Many legacy systems were built on service-oriented architectures with technologies such as web services to provide some internal structure to a larger enterprise infrastructure. However, they didn't work well across enterprises. "If you tried to use someone else's SOAP API, it was incredibly complicated," Mason said.

If we did not have public APIs on the web, we would not have had the innovation that brought the iPhone.
Ross MasonCEO, MuleSoft

One of the biggest innovations of modern APIs was their consumption-driven design. Businesses started to understand the value of packaging digital capabilities. New abstractions such as API account packages made it easy to provide a well-defined structure that anyone could discover and start to use without a formal request.

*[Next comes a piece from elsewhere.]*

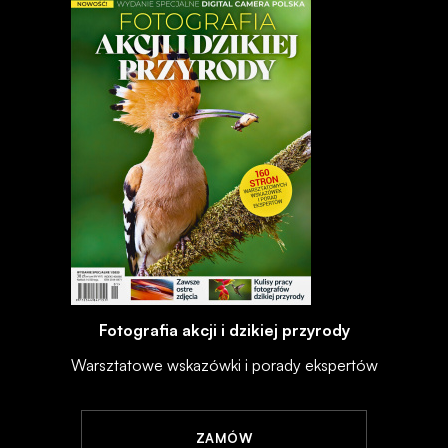
Fotografia akcji i dzikiej przyrody
Warsztatowe wskazówki i porady ekspertów
ZAMÓW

It played out well on the web and helped drive the mobile revolution. The iPhone is often heralded as the key piece of innovation, "But if we did not have public APIs on the web, we would not have had the innovation that brought the iPhone," Mason said.

Now, API management tools have started to incorporate more security and data governance capabilities into a separate tier. Developers can focus on core service development independently of security and compliance teams. As a result, it becomes easier to enforce new rules without the need to rebuild code. "I don't want to have to rebuild the API because GDPR rules now require a new policy," Mason said.

Become an API producer

Ultimately, the rise of the API economy helped fuel the growth of API management providers such as MuleSoft, Jitterbit, Apigee and Dell Boomi. At first, enterprises looked at these providers as technology fads. Things took off once the tools began to differentiate themselves from traditional SOA middleware.

Even older businesses have started to take heed of the trend. For example, HSBC -- a large retail bank in the U.K. and a MuleSoft user -- has developed a strategy to make banking services available as public APIs. Over the last couple years, HSBC has created more than 3,000 APIs. It currently runs about 35 million interactions per day for things like transfers, deposits or withdrawals through the APIs.

This API initiative was partly in response to new, open banking service regulations that required banks to open their data to third-party services. But it has also led to a booming business as a service provider to more innovative fintech startups.

It's taken a while for enterprises to understand why they should adopt an API strategy. "The key reason is to democratize citizen innovation," Mason said. "If you are not producing in the API economy, you are just a consumer."